Task instructions: Repeat nothing but the line containing "发表于 2020-7-23 01:10" and the lines that follow it, up to and including the last line of the data below.

Entries taken from a collection:
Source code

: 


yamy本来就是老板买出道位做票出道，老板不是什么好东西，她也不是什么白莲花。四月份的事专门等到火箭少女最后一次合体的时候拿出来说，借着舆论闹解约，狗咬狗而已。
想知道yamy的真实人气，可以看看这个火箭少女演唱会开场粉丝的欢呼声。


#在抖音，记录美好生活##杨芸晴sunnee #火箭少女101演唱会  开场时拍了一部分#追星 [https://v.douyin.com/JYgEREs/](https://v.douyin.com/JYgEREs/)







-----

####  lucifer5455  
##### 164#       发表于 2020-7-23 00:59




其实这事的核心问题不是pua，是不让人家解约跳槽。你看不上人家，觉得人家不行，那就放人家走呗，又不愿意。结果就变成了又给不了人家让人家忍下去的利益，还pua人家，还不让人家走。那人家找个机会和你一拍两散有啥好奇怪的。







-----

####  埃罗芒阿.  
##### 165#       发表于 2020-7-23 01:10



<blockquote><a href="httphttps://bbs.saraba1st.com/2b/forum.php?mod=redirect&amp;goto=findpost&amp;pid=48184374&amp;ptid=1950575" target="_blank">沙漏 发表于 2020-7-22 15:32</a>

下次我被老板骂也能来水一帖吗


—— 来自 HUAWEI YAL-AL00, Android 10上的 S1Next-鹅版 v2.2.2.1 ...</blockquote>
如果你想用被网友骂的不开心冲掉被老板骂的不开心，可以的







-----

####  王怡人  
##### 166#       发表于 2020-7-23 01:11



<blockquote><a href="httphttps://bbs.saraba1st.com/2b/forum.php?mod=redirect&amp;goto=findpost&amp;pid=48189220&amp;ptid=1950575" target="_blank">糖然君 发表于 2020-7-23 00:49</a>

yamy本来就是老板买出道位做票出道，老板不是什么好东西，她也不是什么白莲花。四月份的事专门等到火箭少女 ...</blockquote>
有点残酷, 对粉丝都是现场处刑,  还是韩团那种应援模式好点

Solution to this task:
##### 165#       发表于 2020-7-23 01:10



<blockquote><a href="httphttps://bbs.saraba1st.com/2b/forum.php?mod=redirect&amp;goto=findpost&amp;pid=48184374&amp;ptid=1950575" target="_blank">沙漏 发表于 2020-7-22 15:32</a>

下次我被老板骂也能来水一帖吗


—— 来自 HUAWEI YAL-AL00, Android 10上的 S1Next-鹅版 v2.2.2.1 ...</blockquote>
如果你想用被网友骂的不开心冲掉被老板骂的不开心，可以的







-----

####  王怡人  
##### 166#       发表于 2020-7-23 01:11



<blockquote><a href="httphttps://bbs.saraba1st.com/2b/forum.php?mod=redirect&amp;goto=findpost&amp;pid=48189220&amp;ptid=1950575" target="_blank">糖然君 发表于 2020-7-23 00:49</a>

yamy本来就是老板买出道位做票出道，老板不是什么好东西，她也不是什么白莲花。四月份的事专门等到火箭少女 ...</blockquote>
有点残酷, 对粉丝都是现场处刑,  还是韩团那种应援模式好点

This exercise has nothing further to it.